By Abdulwasiu Yomi Alimi Co-founder/CEO glofarm
There’s an old saying in agriculture: “The farther you are from the soil, the richer you become; the closer you are, the poorer you get.”
At first glance, it seems true. In many markets, farmers earn the least while middlemen, processors, exporters, and retailers capture the bigger profits. But this is not the full story — and it doesn’t have to be the farmer’s reality.
Why Farmers Often Earn the Least
In most food systems, raw produce is sold at low prices. Without access to storage, processing, branding, or direct markets, farmers are forced to sell quickly and cheaply, especially when produce is perishable. As a result, they remain at the lowest point in the value chain.
Following the Money in Agriculture
At glofarm, we analysed the agricultural value chain and found that profit margins grow the farther you move up the chain — not away from the soil, but away from low-value activities.
From our findings:
- Farming (raw produce) can yield around 5% margin per unit sold.
- Processing, branding, and retail can push margins above 30–40%.
- The real wealth lies in integrating production with higher-value activities.
Breaking the Myth
It’s not your proximity to the soil that limits wealth — it’s your proximity to low-value positions in the chain. The moment a farmer invests in processing, branding, export, or direct-to-consumer sales, the game changes.
In other words:
Poor farmers sell crops. Wealthy farmers sell products, experiences, and brands.
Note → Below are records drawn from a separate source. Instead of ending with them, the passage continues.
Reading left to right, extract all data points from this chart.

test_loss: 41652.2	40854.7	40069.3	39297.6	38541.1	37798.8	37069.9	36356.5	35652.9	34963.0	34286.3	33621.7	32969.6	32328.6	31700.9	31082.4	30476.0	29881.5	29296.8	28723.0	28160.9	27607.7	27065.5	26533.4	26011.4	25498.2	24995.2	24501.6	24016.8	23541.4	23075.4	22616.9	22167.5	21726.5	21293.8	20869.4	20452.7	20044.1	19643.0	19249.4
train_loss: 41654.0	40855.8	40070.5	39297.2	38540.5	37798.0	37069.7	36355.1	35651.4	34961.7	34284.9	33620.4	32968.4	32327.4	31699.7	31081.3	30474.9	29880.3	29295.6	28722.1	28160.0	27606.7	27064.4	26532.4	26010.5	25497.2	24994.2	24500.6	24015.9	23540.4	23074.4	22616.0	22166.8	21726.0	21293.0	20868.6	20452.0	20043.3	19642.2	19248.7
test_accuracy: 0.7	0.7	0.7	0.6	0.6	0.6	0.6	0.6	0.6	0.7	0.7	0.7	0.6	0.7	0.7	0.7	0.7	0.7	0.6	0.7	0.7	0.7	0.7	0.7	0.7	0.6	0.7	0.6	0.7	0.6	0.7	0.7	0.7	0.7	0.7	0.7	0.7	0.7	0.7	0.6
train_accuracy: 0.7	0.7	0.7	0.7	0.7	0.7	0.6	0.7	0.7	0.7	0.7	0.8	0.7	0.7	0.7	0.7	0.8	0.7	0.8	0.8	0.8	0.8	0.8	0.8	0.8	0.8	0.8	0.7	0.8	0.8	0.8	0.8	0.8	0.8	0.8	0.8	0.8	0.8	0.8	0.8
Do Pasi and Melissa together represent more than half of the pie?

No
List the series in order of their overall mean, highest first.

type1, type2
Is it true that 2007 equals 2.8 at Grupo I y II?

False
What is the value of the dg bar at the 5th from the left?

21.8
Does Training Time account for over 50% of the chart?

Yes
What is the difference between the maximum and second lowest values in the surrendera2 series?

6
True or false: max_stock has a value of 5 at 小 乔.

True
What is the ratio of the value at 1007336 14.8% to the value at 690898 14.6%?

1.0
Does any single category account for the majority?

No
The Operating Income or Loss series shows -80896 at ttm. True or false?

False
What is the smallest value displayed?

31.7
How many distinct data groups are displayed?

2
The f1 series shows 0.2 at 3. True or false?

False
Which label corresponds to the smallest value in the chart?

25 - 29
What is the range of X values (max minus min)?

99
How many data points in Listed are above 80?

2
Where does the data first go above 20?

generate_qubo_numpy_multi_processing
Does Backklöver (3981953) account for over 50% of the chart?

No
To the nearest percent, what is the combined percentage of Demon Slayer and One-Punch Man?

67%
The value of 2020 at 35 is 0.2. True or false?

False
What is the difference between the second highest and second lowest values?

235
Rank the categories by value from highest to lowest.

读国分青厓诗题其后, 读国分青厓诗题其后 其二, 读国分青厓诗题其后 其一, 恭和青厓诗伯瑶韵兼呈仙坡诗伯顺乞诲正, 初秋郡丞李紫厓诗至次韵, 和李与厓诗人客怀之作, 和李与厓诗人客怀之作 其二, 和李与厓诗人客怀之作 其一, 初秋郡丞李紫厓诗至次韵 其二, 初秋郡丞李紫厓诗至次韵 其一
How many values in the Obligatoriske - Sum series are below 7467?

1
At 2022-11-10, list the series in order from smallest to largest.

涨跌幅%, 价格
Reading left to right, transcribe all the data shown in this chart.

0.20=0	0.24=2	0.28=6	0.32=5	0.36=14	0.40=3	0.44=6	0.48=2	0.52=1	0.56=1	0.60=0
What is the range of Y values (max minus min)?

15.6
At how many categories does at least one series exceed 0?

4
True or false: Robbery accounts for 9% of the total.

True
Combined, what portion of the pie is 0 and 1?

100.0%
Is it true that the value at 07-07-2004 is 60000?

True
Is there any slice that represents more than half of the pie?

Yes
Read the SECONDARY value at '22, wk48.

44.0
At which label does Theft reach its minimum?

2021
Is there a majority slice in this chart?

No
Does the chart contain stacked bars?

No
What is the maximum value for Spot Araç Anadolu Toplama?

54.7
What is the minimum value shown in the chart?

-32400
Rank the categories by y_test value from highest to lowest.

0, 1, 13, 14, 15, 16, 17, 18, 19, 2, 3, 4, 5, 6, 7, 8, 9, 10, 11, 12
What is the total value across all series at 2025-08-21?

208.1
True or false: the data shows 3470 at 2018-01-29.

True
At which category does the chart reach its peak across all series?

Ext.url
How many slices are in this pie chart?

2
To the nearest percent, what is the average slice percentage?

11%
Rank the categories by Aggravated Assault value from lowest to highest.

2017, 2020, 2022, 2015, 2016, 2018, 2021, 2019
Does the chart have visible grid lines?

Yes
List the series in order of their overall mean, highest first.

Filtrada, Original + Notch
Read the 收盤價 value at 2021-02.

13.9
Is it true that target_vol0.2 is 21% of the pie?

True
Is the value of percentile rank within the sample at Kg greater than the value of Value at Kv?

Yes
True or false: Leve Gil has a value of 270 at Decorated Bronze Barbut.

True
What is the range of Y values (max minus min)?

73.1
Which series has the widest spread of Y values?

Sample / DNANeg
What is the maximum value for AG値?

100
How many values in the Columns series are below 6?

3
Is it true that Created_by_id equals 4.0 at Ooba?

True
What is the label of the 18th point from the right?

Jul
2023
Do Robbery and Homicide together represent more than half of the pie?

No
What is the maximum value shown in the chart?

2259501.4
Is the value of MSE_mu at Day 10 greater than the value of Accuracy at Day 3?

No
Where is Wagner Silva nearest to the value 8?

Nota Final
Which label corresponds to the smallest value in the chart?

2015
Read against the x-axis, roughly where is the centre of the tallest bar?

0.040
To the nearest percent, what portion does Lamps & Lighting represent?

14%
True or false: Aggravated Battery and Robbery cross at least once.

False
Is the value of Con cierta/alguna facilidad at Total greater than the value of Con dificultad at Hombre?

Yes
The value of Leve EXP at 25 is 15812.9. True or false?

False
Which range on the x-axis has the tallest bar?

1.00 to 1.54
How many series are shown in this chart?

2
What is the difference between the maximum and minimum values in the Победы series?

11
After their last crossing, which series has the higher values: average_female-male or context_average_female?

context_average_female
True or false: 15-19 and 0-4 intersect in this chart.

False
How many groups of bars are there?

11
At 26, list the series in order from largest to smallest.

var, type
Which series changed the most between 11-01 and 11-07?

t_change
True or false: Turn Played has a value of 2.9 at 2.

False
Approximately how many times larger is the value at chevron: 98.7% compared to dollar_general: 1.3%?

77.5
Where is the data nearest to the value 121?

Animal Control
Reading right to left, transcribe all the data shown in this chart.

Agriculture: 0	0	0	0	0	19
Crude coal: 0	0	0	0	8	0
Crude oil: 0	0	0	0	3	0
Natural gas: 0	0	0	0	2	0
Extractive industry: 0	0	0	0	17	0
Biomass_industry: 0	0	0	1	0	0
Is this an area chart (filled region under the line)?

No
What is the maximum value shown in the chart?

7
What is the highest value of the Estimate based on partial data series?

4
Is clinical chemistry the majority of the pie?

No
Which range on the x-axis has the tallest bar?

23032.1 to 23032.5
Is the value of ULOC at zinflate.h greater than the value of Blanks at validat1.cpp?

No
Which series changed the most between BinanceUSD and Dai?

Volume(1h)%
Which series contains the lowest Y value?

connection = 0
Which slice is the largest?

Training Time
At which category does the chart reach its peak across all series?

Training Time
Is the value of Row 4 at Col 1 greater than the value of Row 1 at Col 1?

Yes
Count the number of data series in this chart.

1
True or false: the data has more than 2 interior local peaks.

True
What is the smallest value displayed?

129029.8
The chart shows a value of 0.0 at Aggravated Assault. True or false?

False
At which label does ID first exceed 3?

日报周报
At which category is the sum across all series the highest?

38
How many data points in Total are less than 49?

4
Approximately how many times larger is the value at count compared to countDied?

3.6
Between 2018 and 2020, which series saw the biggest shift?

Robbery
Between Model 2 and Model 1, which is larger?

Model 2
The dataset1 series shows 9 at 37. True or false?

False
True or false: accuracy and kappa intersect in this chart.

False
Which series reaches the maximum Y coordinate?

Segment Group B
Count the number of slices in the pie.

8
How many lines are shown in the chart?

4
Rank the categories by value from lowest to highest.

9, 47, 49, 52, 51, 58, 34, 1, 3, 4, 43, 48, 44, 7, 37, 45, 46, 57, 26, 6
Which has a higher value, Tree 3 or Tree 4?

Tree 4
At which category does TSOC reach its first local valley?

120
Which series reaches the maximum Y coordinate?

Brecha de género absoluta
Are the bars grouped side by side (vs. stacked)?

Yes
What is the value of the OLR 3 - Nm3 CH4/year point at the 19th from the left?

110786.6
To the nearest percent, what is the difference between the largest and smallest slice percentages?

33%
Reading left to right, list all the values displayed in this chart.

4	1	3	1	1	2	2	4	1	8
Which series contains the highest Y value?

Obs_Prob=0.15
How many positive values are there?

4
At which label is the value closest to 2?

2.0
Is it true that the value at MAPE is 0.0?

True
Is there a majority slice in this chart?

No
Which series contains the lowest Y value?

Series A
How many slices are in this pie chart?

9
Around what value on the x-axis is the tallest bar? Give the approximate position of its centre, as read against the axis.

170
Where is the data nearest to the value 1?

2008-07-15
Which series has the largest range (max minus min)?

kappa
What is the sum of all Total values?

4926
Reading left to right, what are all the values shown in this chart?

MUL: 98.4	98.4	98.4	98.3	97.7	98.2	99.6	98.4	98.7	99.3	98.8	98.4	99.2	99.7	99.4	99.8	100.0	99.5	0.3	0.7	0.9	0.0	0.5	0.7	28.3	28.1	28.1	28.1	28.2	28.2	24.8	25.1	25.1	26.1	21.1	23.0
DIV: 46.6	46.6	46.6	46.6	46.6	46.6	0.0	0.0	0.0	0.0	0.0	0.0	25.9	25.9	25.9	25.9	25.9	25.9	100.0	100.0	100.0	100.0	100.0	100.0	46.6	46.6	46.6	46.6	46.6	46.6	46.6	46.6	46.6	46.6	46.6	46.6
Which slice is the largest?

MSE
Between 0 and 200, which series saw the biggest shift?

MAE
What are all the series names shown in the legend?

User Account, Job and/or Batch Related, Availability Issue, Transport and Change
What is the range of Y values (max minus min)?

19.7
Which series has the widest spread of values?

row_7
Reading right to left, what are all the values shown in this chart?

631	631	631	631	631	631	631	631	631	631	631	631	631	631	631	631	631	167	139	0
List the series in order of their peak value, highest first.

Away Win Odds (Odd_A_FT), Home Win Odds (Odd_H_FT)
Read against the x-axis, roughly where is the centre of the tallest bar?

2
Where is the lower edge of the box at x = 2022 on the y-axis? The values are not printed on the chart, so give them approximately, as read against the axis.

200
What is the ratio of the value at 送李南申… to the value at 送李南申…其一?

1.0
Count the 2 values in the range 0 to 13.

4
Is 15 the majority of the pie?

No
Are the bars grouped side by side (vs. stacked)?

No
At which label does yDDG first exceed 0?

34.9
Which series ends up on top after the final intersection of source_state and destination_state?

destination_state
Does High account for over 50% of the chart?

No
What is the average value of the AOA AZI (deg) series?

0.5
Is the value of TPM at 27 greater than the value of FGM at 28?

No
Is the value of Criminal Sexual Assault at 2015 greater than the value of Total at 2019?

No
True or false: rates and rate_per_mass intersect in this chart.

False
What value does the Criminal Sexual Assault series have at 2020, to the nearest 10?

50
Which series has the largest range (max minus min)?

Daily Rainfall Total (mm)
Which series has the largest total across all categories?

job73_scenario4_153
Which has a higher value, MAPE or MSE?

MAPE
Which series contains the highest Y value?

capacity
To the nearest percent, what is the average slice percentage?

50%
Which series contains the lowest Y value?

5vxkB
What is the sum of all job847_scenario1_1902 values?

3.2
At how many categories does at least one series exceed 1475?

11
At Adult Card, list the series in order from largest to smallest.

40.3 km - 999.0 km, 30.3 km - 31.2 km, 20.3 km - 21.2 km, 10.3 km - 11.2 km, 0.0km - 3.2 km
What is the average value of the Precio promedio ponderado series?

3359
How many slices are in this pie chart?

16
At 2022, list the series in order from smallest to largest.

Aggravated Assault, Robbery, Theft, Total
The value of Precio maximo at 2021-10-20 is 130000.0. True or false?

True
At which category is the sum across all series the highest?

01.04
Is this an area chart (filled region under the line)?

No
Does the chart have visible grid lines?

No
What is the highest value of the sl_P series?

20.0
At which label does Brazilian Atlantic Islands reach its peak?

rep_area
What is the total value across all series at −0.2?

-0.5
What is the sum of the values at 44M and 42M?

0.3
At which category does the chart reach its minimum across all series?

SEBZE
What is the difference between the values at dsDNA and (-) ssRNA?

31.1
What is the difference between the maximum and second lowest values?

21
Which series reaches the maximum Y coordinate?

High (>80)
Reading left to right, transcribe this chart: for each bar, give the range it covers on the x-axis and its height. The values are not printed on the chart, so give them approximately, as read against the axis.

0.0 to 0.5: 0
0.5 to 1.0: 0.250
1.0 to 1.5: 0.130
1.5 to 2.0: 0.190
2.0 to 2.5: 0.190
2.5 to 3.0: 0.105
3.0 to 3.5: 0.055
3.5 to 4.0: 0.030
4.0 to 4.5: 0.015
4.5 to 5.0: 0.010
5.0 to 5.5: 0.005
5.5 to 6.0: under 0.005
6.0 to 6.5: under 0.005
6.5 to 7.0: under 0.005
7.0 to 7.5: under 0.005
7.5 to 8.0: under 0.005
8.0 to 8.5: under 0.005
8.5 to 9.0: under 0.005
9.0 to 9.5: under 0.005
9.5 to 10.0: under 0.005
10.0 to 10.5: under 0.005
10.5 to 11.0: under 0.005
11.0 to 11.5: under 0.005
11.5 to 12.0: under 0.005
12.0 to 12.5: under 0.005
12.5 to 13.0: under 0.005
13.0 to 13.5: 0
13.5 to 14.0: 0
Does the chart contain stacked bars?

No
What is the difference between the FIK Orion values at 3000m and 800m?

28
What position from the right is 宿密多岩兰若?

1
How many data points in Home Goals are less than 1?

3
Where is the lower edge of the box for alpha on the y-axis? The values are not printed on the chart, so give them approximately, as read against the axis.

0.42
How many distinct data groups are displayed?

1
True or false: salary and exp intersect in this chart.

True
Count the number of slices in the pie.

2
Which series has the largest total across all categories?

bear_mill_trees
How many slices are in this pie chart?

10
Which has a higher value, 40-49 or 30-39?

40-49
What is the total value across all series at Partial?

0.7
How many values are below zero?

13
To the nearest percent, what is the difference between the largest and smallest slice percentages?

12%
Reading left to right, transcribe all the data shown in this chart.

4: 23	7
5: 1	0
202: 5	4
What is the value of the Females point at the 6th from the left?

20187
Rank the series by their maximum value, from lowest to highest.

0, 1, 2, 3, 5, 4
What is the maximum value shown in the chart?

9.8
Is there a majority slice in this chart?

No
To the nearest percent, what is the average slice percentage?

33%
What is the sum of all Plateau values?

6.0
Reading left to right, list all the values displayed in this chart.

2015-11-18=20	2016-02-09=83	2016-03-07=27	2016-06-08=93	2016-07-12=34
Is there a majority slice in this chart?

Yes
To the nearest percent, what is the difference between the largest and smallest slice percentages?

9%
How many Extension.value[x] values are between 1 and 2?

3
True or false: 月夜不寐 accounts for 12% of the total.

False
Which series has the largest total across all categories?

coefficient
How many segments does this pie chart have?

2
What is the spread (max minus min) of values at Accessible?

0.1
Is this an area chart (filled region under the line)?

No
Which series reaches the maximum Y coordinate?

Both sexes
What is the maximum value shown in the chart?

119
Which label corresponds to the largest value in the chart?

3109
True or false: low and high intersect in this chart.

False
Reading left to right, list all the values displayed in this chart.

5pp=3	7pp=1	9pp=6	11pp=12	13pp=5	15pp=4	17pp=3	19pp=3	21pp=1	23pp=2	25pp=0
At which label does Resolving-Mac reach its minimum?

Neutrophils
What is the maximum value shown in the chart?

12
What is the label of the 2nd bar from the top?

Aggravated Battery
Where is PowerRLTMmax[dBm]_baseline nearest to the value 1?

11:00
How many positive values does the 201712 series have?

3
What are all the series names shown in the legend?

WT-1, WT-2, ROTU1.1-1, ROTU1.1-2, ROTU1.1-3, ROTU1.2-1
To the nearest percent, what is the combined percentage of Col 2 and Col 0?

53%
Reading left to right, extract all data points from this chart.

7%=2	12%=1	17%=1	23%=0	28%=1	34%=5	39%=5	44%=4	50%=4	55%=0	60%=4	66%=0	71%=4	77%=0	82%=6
The Way Forward for Farmers
- Think Beyond the Farm Gate – Explore processing and packaging.
- Invest in Storage – Extend shelf life, avoid distress sales.
- Build a Brand – People pay for trust, quality, and story.
- Find Niche Markets – Premium, export, or health-focused segments.
The future of farming belongs to those who see themselves not just as growers, but as agri-entrepreneurs. The soil can still make you rich — if you own more than the harvest.